Le marché de l’occasion peut-il tenir encore longtemps ?
Bien que stable et porteur, le marché de l’occasion ne risque-t-il pas, cependant, de subir à un moment donné les effets collatéraux de la chute du marché du neuf ? En effet, la décroissance constante des immatriculations de voitures neuves, en France comme en Europe, ainsi que les prolongations de contrats au sein des flottes et des sociétés de leasing ne pourront pas être éternellement sans effet sur le marché de la seconde main. La stabilité actuelle du marché de l’occasion ne serait-elle pas d’ailleurs le fruit des performances artificielles enregistrées sur le marché du neuf de 2009 à 2011 ? “Une baisse du marché VN en 2013 ne signifie pas forcément qu’il y aura moins d’offres de véhicules d’occasion dans deux ou trois ans. En fait, il est toujours compliqué d’établir une corrélation entre le marché VN et celui de l’occasion. Il n’y a pas de règle. Historiquement, nous avons connu des périodes où les deux marchés étaient en croissance, et des phases où ils affichaient des variations opposées.

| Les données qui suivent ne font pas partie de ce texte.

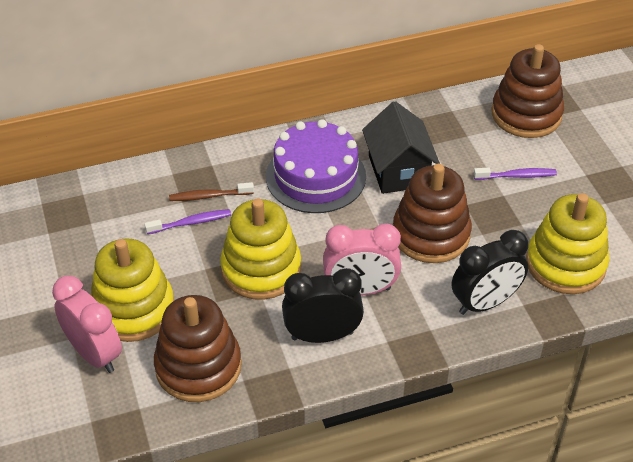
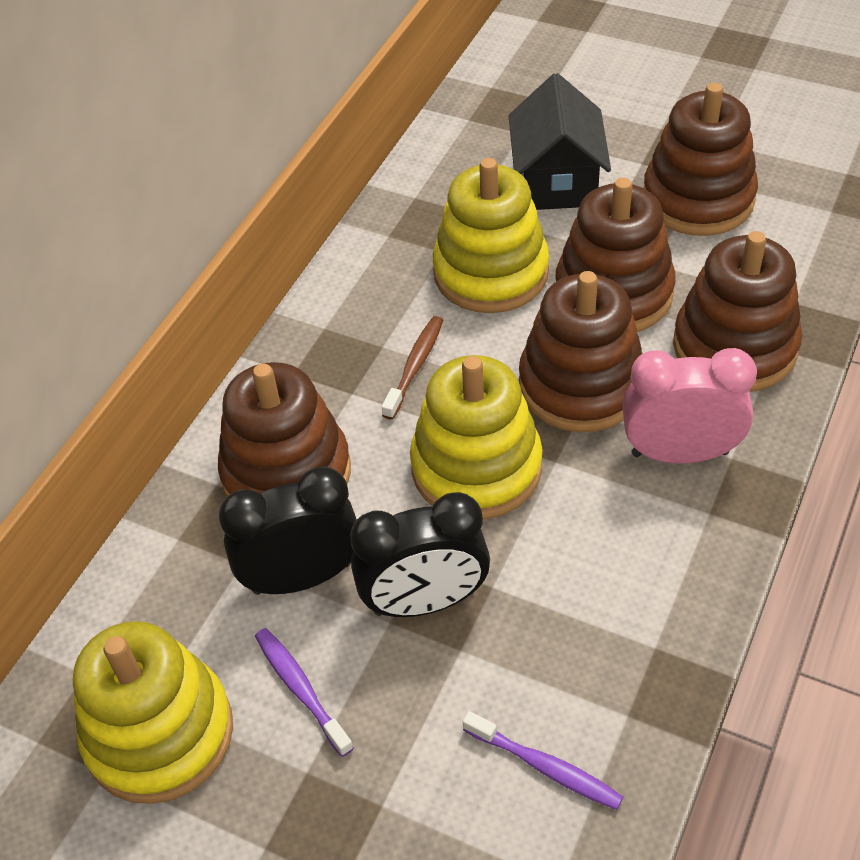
brown stacking toy: 3 -> 5
pink clock: 2 -> 1
purple cake: 1 -> 0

Quand un marché VN est moins porteur, les distributeurs font moins de reprises, mais augmentent leurs achats extérieurs de VO”, répond Nicolas Janin. “J’ai le sentiment que nous sommes aujourd’hui davantage sur un marché automobile de renouvellement, et de moins en moins dans l’achat plaisir”, note Jean-Noël Khaladi. La perspective d’une prime à la casse sur l’achat de VO pourrait cependant infléchir notablement la structure du marché.